His reasoning was, essentially, that if it hasn’t worked in nearly 40 years, it’s time for a change. The change may not be quite as dramatic as it appears, however: The new lead attorney, William Brammer of Rusing, Lopez & Lizardi, represented the district when he worked for Deconcini, from 1974 to 1997.
To be fair, the illogical situation Sanchez and I are railing against — the possibility of minority kids’ opportunities being limited because of desegregation — is the product of federal law and decades of TUSD inadequacy in its efforts to respond to the desegregation suit.
Hawley is simply following the law, said Rubin Salter, the attorney who has represented African-American students in the suit since 1974. “Whether they like it or not, they’ve got to follow the law.”

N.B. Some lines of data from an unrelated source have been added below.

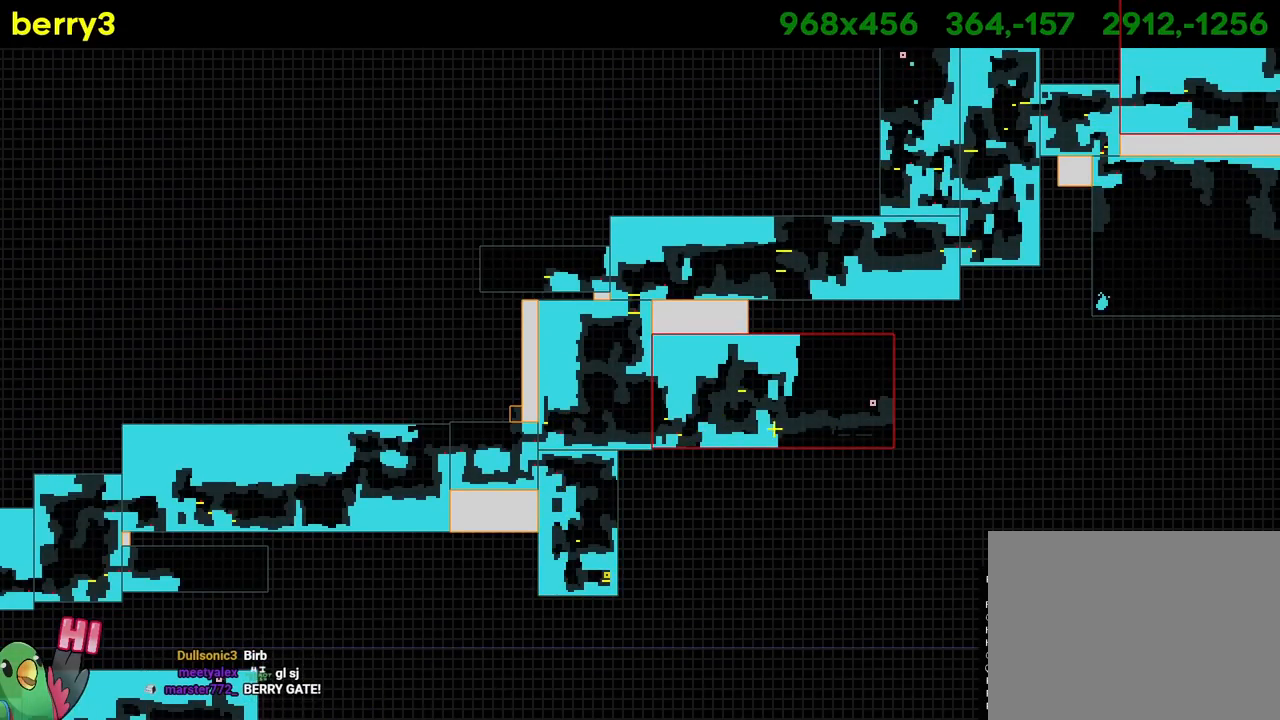
{"buttons": [], "left_stick": "center", "right_stick": "center", "events": []}
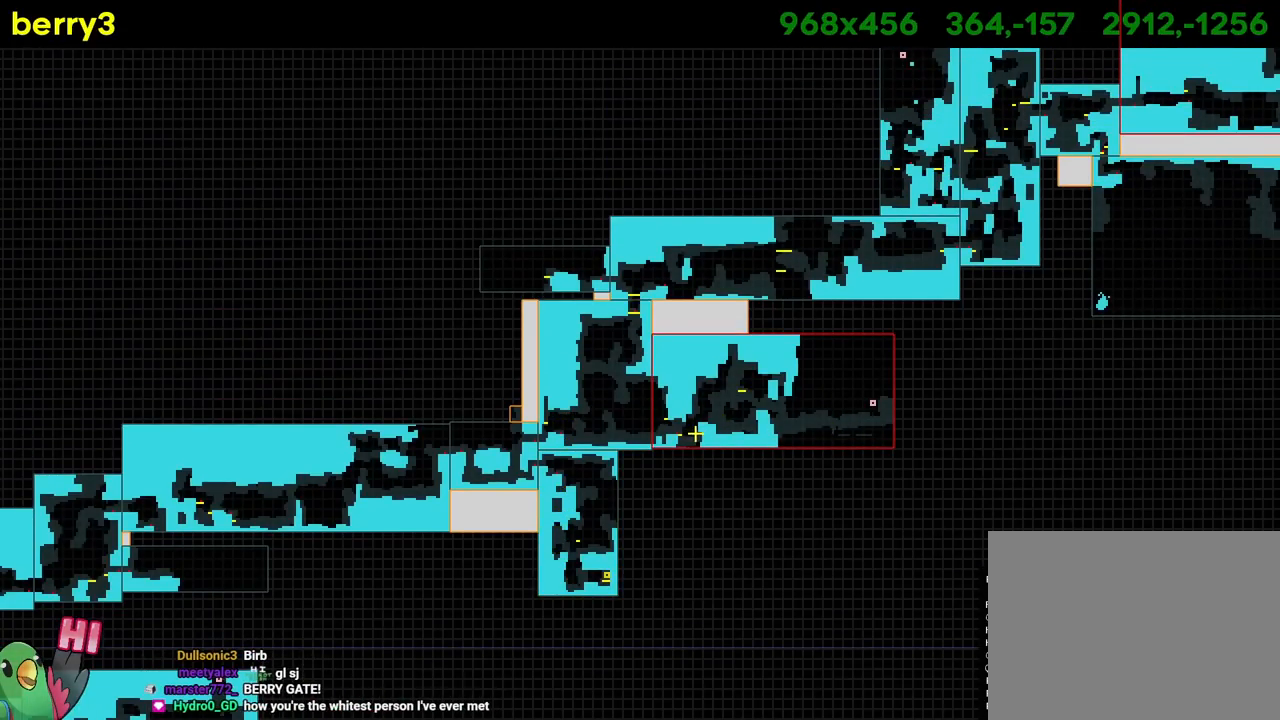
{"buttons": ["B", "R1"], "left_stick": "left", "right_stick": "center", "events": [[301, "B", "down"], [301, "R1", "down"], [301, "left_stick", "left"]]}
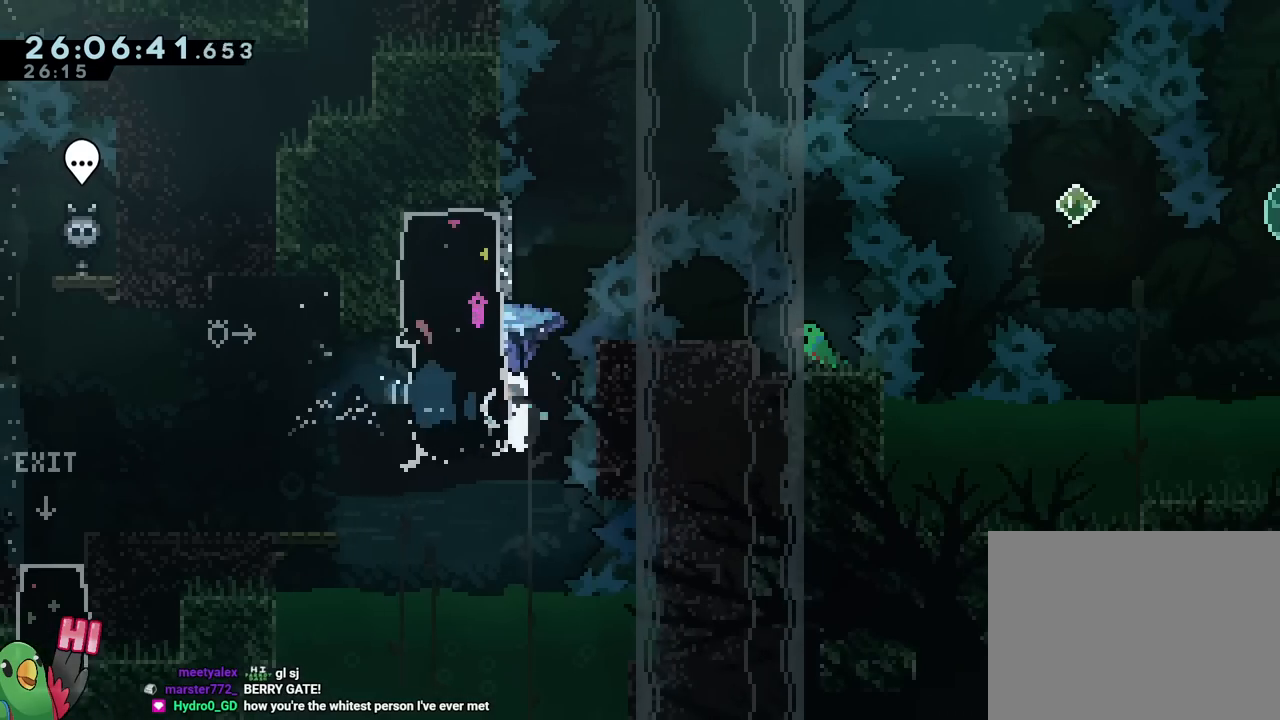
{"buttons": ["B", "R1"], "left_stick": "right", "right_stick": "center", "events": [[17, "B", "up"], [17, "left_stick", "up-left"], [133, "left_stick", "up"], [150, "Y", "down"], [300, "Y", "up"], [400, "B", "down"], [434, "left_stick", "right"]]}
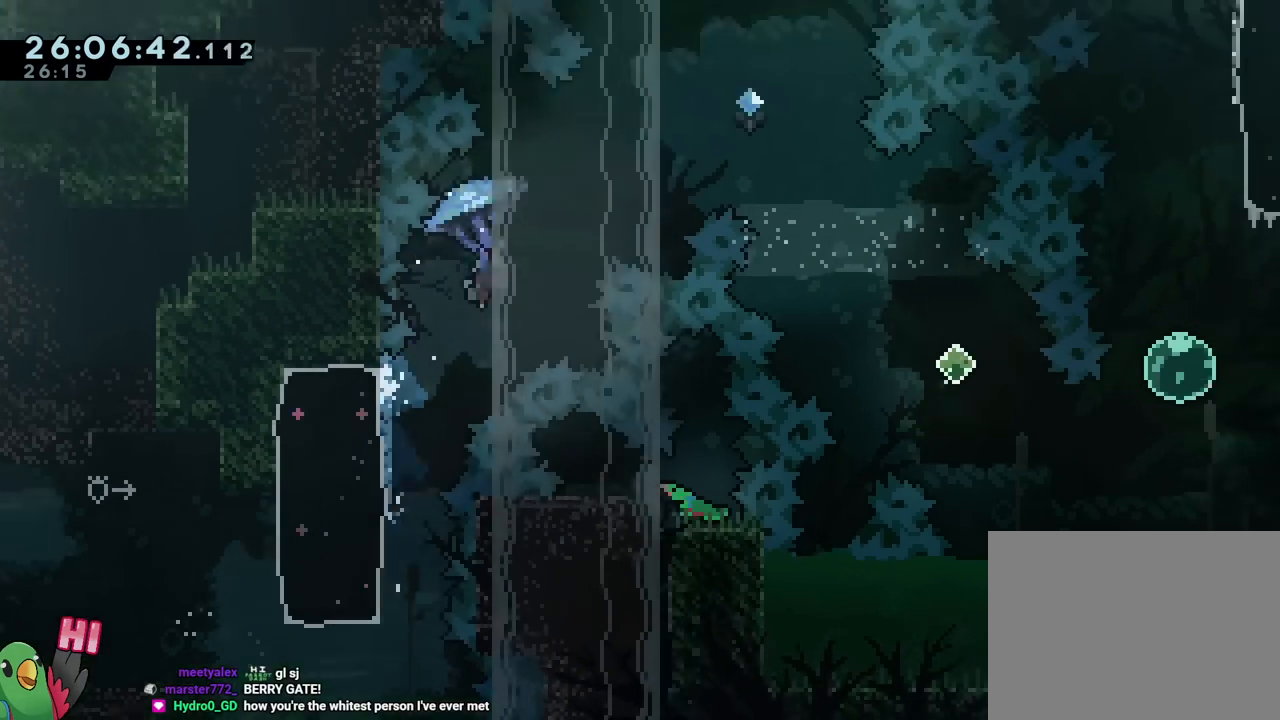
{"buttons": ["B", "R1"], "left_stick": "right", "right_stick": "center", "events": []}
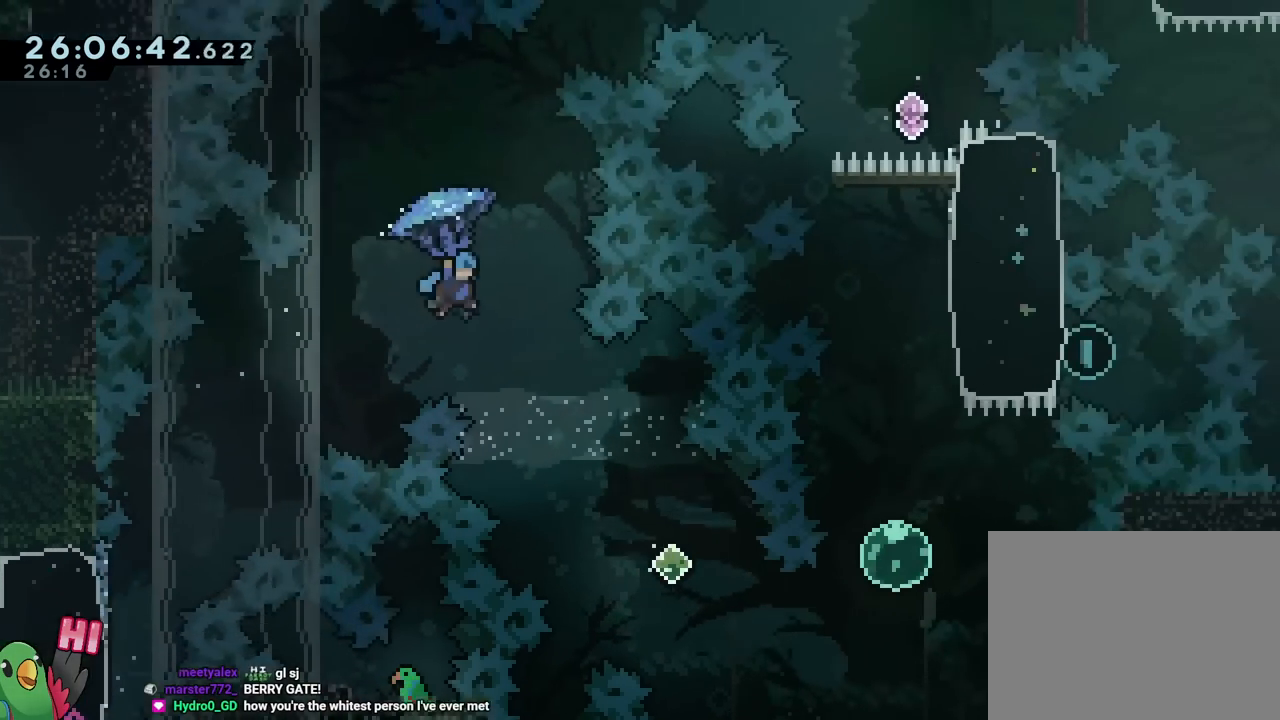
{"buttons": ["B"], "left_stick": "right", "right_stick": "center", "events": [[133, "left_stick", "center"], [150, "R1", "up"], [267, "left_stick", "right"]]}
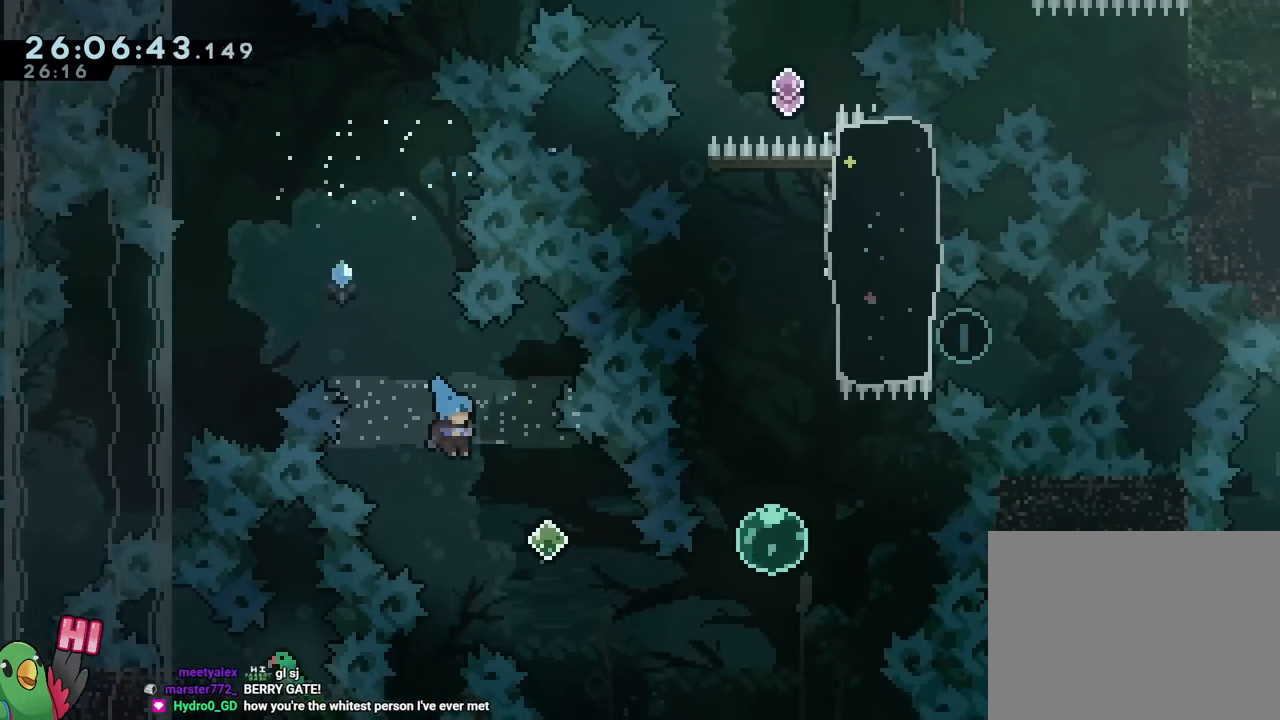
{"buttons": ["B", "Y"], "left_stick": "up-right", "right_stick": "center", "events": [[134, "left_stick", "center"], [217, "left_stick", "right"], [384, "left_stick", "up-right"], [467, "Y", "down"]]}
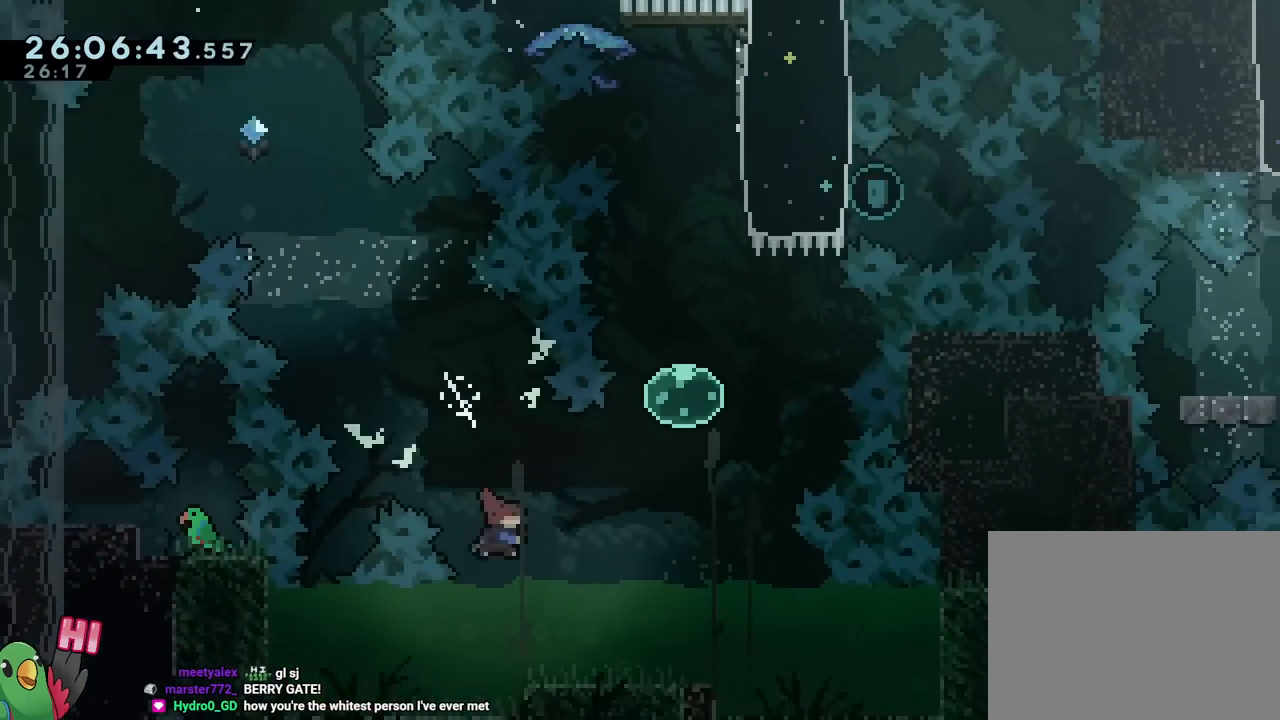
{"buttons": ["B", "Y"], "left_stick": "up", "right_stick": "center", "events": [[100, "Y", "up"], [300, "left_stick", "up"], [350, "Y", "down"]]}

Nancy Ramirez, who represents Latino plaintiffs as a lawyer for the Mexican-American Legal Defense Fund, noted it’s Hawley’s job to help enact the plan all parties agreed to in February.
“My experience working with the special master is that he’s very open-minded, very flexible and very willing to work with the parties to come to an agreement,” she told me Tuesday.
What’s needed, she added, is “that this unitary status plan should be implemented and given a chance to take off.”
Unfortunately, we’ve already had a judge try to write off the district’s shortfalls under the law and declare the case over. When U.S. District Judge David Bury did that in 2009, the 9th U.S. Circuit Court of Appeals overturned his ruling.
So, what TUSD is left with now is simply making the best of a flawed situation. It allowed the desegregation case to fester for decades and now faces the possibility of minority students being denied opportunities in the name of desegregation.
Unfortunately, there seems to be nothing for Sanchez and the district to do but limit the damage as they work to put in place the plan they agreed to and be done with desegregation in 2017.